You see, it’s the little subtleties like that that makes Chuck such a great actor. 


Murphy’s Law also sets itself apart from the rest of Chuck’s other adventures by featuring a foul mouthed juvenile delinquent chick (Kathleen Wilhoite from Road House) as his partner in crime as well as a FEMALE villain (Carrie Snodgress). 


Story goes that this chick Chuck put away years ago for murder is out of the nuthouse and looking to frame Chuck for the murder of his ex-wife and her boyfriend.  Since Chuck is a drunk and his late wife was a two-timing stripper that makes him prime suspect numero uno.  So the cops cuff him to a tomboy car thief who calls Chuck stuff like “scrotum cheeks” and put them in a holding cell.  But since this is Charles Bronson we’re talking about here, he’s not going to take things lying down, so he steals a helicopter and escapes.  He thinks it’s a big time mobster trying to set him up so he goes to his penthouse and plays Russian Roulette with him.  Of course Chuck guessed wrong and royally pisses off the gangster, so not only is there a crazy chick with a crossbow after him, but a lot of Italian goombas from Central Casting too. 

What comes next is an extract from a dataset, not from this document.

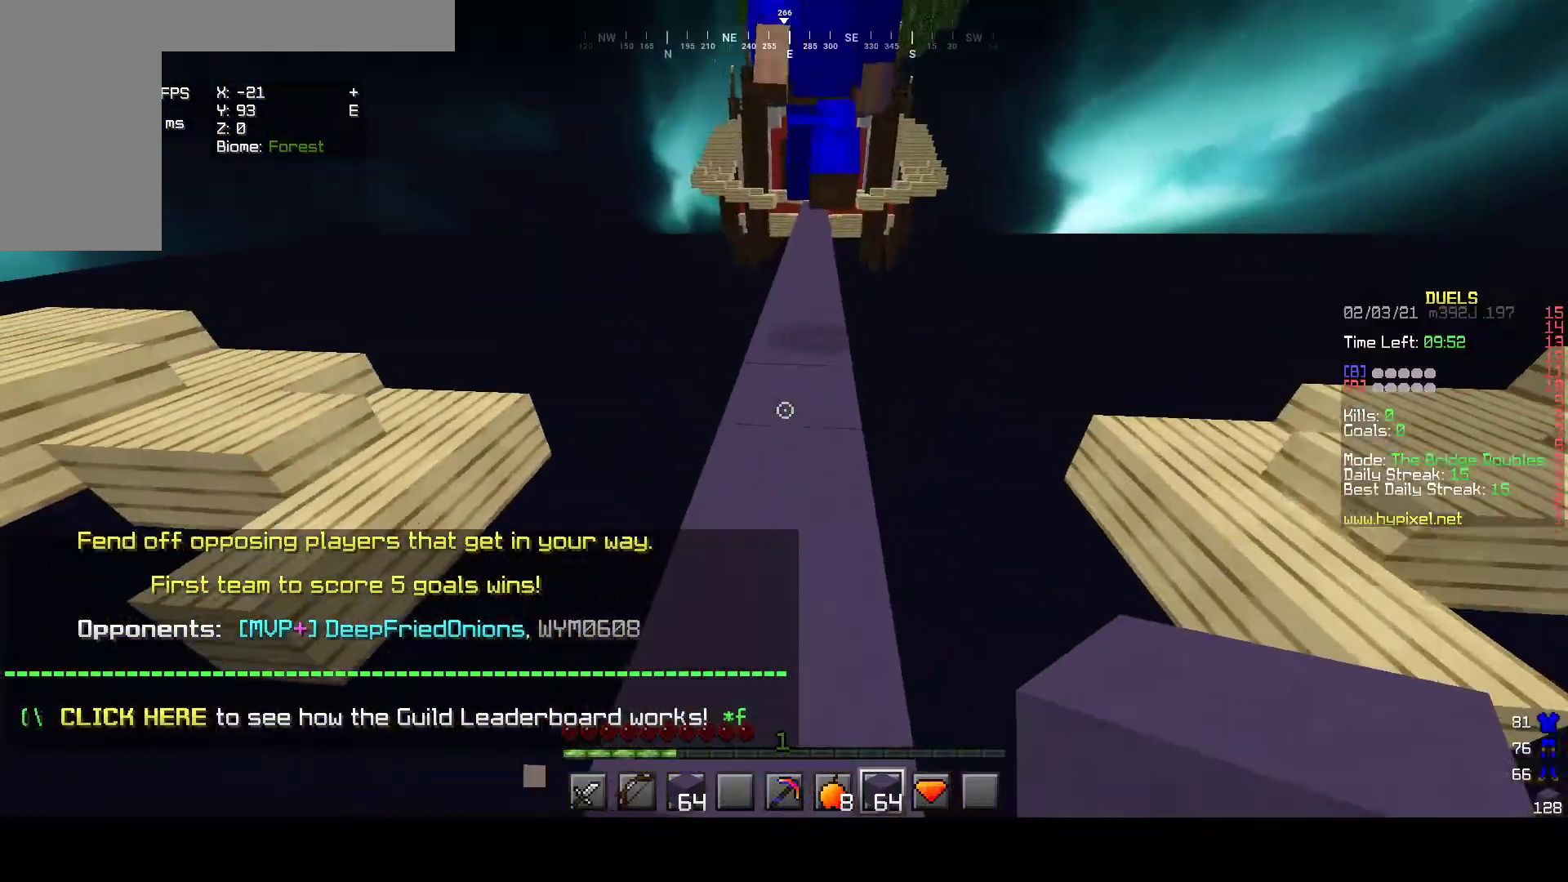
{"keys": ["w"], "mouse": [], "events": []}
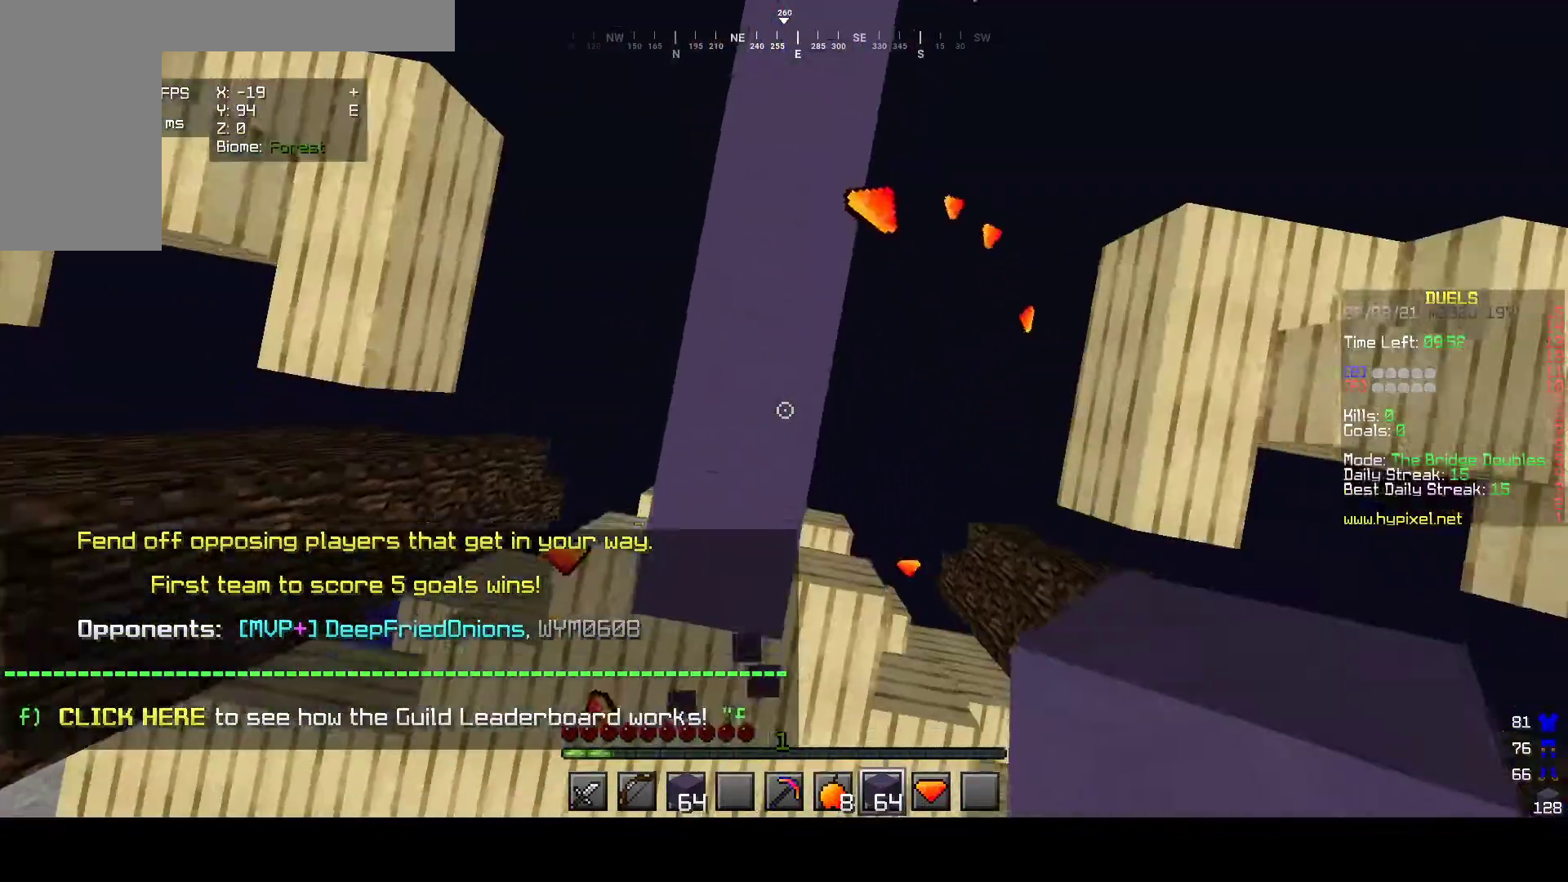
{"keys": ["w"], "mouse": ["right"], "events": [[83, "mouse_right", "down"]]}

What’s Chuck to do?  Of course you know.  Blow shit up, shotgun a few turkeys, and throw psychotic chicks off of high balconies.


Murphy’s Law is no Death Wish 2, but it’ll certainly do in a pinch.  The movie suffers from a number of faults, the biggest of which is having too many gratuitous supporting characters.  The movie should’ve chosen to go with either the gangsters as the villains OR the nutty psycho woman.  Having both kinda jumbles things up a bit, and makes things not quite as streamlined as it should’ve been.  Also, you can only take so much of Wilhoite’s character before she starts to grate on your nerves.  If Chuck flew solo on this one, it might’ve been better, but at least they do share a few good moments here and there together. 


I could sit here and pick this thing apart, but the truth of the matter is that Murphy’s Law features enough of Chuck doing what he does best, namely shooting people saying funny shit like “What is this, Romper Room?”, to make it wholly worthwhile for any dyed in the wool Bronson fan.